Experimente: Indique se cada afirmação concorda com o texto sobre o BPP e responda sim ou não, citando entre aspas as palavras do texto que decidem: (a) o BPP foi criado em 1996 por João Rendeiro; (b) o Estado concedeu ao banco o auxílio de 750 milhões de euros que este pediu; (c) a operação dos seis bancos servia também para proteger as aplicações da área de gestão de fortunas.

Excerto:
##########

Criado, em
1996, por João Rendeiro, o BPP (Banco Privado Português), ao contrário das tradicionais instituições financeiras, estava
vocacionado para gerir grandes fortunas, pelo que atraiu vários investidores de
peso, até que a crise financeira 2008 lhe ditasse o fim. Porém, enquanto muitos
resgataram com alguma, ainda que pequena antecedência os seus dinheiros, alguns
não tiveram igual sorte. E, apesar da sua pequena dimensão e pouco peso no
setor, o BPP inevitavelmente teve largas repercussões mercê do potencial efeito
de contágio ao restante sistema, emergindo como um caso de má supervisão, pondo
em causa a ação do BdP (Banco
de Portugal) e a
justiça, pelas suspeitas de crimes financeiros.
O banco tinha
cerca de 3 mil clientes e o património que geria rondava os 3 milhões de euros.
Oferecia 3 áreas de negócio: investimentos com retorno absoluto (o dinheiro dos clientes era aplicado
na compra de obrigações a longo prazo colocada no mercado financeiro
internacional); investimentos
com retorno relativo (o banco
geria ativos que não lhe pertenciam e eram património autónomo dos clientes); e investimentos de risco em ‘private
equity’ (os clientes
podiam ser acionistas de sociedades anónimas criadas pelo BPP). Todo o dinheiro que a clientela
seleta lhe confiou foi aplicado até a último cêntimo.
O fim do BPP
aconteceu em abril de 2010, quando o BdP, liderado por Vítor Constâncio, lhe
retirou a autorização para o exercício da atividade bancária, justificando tal
decisão com a inviabilidade dos esforços de recapitalização e recuperação do
banco, tendo Rendeiro já batido com a porta. Em novembro 2008, o banco, a
braços com graves problemas financeiros, pediu ao Estado um auxílio de 750
milhões de euros, cuja recusa levou a sair da liderança, no fim desse mês. Nessa
altura, subsequente à gestão dita modelar e inspiradora de Rendeiro, a
contabilidade do BPP não era nada rigorosa. Por exemplo, não eram contabilizadas
as garantias dadas pelo banco. O revisor oficial de contas nada objetou, pelo
que um grupo de ex-acionistas e credores tem um processo a correr contra ele,
por negligência na certificação das contas.
A partir daí
e até abril de 2010 decorreu a intervenção do BdP no BPP com uma operação
liderada por 6 bancos (CGD,
BCP, BES, Santander Totta, BPI e Caixa Central de Crédito Agrícola Mútuo), no montante de 450 milhões de
euros, com garantia do Estado, justificada pelo Ministério das Finanças com a necessidade
de salvaguardar depósitos, mas não as aplicações da área de gestão de fortunas.

##########

Material de base:
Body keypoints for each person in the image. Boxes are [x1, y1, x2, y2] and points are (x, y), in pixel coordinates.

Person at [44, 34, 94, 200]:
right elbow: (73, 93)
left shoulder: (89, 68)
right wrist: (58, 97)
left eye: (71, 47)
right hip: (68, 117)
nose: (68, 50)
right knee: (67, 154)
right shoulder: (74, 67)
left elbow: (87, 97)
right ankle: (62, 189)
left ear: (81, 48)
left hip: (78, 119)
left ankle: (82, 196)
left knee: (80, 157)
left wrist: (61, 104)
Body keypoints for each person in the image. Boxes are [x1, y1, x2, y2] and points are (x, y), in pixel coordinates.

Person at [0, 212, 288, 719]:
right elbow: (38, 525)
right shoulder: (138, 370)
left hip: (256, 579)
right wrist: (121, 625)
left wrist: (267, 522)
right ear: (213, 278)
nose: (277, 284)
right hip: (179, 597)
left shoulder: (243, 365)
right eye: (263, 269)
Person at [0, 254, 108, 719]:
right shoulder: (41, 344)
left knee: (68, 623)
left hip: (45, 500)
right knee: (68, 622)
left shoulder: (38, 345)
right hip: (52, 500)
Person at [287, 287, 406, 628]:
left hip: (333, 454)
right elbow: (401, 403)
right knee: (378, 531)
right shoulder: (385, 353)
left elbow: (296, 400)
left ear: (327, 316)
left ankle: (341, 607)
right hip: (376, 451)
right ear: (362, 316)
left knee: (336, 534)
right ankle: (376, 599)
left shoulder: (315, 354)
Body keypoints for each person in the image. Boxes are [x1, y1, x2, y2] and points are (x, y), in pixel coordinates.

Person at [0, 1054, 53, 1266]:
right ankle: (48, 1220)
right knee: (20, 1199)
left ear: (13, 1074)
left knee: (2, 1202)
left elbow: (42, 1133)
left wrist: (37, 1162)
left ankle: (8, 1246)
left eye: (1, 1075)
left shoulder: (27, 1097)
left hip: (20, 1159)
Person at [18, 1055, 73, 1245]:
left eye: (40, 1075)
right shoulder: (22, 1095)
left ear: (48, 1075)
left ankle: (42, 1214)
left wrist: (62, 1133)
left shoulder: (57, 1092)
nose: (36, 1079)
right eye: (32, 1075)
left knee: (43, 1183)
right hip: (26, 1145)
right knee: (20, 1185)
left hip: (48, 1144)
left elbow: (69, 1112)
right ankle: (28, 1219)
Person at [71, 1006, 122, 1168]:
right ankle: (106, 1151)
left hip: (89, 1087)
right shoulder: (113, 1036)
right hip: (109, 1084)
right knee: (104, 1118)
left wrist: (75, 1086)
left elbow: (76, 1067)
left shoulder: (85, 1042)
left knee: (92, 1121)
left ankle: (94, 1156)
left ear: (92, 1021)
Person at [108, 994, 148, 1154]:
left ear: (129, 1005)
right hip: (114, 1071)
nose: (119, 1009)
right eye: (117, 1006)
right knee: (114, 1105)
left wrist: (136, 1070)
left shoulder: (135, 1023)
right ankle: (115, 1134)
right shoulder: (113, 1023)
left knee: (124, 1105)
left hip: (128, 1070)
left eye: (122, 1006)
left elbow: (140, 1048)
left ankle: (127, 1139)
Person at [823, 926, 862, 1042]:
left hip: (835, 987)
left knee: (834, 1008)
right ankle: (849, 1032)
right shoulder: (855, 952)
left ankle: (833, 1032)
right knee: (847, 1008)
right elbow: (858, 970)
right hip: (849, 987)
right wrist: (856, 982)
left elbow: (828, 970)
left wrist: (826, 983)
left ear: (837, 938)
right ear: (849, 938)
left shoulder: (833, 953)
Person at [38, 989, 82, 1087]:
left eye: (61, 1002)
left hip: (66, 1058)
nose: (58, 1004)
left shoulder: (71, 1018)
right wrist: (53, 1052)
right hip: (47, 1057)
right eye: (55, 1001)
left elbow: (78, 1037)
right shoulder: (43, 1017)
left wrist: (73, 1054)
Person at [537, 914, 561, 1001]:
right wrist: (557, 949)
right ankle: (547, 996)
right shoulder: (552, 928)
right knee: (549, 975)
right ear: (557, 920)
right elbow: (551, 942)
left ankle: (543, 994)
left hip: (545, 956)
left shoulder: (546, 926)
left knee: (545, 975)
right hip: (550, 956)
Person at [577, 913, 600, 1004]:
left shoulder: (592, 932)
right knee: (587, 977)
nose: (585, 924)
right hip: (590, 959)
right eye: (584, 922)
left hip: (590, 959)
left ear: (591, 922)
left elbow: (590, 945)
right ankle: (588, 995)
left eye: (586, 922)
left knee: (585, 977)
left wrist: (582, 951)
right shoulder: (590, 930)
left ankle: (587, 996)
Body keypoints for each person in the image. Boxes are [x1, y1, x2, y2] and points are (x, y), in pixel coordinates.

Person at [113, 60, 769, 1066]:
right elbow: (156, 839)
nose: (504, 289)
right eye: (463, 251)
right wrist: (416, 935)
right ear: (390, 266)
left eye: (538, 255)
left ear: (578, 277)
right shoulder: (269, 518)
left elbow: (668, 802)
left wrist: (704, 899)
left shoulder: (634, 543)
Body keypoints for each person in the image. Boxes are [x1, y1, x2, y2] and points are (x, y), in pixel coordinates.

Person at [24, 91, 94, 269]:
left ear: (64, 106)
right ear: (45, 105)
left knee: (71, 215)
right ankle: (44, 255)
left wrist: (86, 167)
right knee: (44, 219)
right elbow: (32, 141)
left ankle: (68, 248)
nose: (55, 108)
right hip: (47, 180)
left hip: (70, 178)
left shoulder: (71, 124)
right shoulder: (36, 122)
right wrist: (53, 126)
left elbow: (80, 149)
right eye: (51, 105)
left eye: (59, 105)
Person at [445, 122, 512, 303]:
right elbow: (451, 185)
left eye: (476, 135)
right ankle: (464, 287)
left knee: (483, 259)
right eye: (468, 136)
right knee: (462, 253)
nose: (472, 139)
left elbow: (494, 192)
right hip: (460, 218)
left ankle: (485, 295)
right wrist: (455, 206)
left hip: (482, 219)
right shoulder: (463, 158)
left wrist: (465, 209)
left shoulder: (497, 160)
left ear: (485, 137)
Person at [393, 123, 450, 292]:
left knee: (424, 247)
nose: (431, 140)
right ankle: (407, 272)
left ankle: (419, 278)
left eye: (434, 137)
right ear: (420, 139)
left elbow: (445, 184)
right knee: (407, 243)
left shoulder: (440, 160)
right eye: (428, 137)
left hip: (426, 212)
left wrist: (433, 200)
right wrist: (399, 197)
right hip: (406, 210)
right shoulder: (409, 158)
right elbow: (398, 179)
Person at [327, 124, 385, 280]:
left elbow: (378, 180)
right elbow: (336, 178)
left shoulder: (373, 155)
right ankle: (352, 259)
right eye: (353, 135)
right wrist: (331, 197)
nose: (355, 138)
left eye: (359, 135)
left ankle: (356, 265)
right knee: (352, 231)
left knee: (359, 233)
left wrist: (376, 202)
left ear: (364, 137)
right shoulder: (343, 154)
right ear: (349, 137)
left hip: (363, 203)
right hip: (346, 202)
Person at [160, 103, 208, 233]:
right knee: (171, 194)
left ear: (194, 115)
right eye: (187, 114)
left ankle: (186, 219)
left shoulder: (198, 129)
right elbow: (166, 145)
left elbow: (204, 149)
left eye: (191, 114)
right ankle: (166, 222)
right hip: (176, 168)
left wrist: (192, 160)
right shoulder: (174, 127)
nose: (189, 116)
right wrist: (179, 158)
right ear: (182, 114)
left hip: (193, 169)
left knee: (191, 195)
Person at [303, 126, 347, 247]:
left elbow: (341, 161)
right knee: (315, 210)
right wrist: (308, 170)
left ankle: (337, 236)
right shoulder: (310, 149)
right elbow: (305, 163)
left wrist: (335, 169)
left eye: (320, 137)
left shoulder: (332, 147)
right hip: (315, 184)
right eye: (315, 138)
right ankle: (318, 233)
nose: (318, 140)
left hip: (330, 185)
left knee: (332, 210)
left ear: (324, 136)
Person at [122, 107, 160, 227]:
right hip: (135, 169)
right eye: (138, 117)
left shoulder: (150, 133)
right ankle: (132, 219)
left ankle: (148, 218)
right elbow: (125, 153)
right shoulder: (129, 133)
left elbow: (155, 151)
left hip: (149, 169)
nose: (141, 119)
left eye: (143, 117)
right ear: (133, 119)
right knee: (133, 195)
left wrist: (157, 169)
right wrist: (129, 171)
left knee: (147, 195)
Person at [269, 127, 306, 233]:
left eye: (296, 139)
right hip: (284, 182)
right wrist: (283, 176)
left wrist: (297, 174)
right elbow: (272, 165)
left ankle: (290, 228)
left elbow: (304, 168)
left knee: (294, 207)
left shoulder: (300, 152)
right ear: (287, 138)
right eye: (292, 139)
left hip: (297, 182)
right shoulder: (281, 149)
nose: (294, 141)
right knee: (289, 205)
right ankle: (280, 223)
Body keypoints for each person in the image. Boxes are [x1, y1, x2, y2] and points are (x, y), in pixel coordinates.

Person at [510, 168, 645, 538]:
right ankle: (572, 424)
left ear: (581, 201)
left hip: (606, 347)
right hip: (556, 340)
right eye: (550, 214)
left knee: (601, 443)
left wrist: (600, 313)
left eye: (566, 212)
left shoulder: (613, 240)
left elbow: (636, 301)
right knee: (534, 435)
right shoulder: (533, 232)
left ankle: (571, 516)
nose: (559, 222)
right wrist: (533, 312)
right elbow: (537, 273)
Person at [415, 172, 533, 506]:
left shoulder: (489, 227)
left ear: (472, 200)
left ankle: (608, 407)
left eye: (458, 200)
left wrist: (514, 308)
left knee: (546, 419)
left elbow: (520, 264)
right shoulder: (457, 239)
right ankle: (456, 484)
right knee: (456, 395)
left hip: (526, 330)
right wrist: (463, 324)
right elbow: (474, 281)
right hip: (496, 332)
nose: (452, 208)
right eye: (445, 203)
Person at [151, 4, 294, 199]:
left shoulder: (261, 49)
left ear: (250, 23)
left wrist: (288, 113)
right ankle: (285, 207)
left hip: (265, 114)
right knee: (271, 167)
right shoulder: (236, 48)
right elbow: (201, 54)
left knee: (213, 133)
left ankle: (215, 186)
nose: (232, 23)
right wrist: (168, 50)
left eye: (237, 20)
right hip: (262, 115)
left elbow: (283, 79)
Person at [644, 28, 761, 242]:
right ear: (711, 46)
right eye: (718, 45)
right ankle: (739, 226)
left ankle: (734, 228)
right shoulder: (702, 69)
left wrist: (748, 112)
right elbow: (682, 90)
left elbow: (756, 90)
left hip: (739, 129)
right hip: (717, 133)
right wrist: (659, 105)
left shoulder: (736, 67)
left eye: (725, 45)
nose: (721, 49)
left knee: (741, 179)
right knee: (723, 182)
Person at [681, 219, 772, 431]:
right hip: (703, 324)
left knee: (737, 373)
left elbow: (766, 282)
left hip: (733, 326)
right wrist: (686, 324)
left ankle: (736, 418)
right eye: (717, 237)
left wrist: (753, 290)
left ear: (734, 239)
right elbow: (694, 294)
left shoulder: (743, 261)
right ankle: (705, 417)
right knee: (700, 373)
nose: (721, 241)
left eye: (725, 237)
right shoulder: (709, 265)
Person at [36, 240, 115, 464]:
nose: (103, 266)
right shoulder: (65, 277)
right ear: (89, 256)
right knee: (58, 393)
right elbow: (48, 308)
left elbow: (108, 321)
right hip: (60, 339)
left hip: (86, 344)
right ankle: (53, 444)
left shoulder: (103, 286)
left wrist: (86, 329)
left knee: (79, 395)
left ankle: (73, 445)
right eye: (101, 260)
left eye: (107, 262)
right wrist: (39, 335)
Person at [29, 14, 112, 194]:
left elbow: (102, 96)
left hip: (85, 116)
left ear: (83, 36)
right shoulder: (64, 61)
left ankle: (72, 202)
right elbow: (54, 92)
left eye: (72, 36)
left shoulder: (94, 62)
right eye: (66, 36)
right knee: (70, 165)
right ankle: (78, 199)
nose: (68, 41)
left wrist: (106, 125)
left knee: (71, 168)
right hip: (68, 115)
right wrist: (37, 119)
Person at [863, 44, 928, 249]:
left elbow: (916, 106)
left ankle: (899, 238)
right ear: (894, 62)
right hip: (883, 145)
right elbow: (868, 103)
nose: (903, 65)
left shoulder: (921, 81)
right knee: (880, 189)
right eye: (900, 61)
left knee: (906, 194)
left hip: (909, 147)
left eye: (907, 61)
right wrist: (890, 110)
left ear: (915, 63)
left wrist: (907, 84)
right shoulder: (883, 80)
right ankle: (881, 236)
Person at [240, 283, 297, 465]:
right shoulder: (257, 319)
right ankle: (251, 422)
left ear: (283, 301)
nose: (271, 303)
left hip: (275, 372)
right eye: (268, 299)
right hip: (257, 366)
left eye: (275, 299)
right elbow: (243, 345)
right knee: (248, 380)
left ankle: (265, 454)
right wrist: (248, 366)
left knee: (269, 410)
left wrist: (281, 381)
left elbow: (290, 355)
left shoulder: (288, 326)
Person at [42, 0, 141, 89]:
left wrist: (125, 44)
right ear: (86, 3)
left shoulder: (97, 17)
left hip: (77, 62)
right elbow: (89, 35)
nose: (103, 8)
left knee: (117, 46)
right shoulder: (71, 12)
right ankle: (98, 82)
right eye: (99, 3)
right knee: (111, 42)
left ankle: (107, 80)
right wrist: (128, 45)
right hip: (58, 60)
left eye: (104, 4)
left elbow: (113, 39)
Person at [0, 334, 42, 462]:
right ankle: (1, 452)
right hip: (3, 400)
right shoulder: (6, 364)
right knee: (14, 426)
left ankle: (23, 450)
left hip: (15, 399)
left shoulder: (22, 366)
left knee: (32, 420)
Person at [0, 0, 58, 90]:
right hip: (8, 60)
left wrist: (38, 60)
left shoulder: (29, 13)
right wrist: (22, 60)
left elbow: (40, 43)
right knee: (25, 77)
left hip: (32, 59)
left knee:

##########

Espaço de resposta:
(a) Sim: "Criado, em 1996, por João Rendeiro, o BPP (Banco Privado Português)".
(b) Não: "pediu ao Estado um auxílio de 750 milhões de euros, cuja recusa".
(c) Não: "de salvaguardar depósitos, mas não as aplicações da área de gestão de fortunas".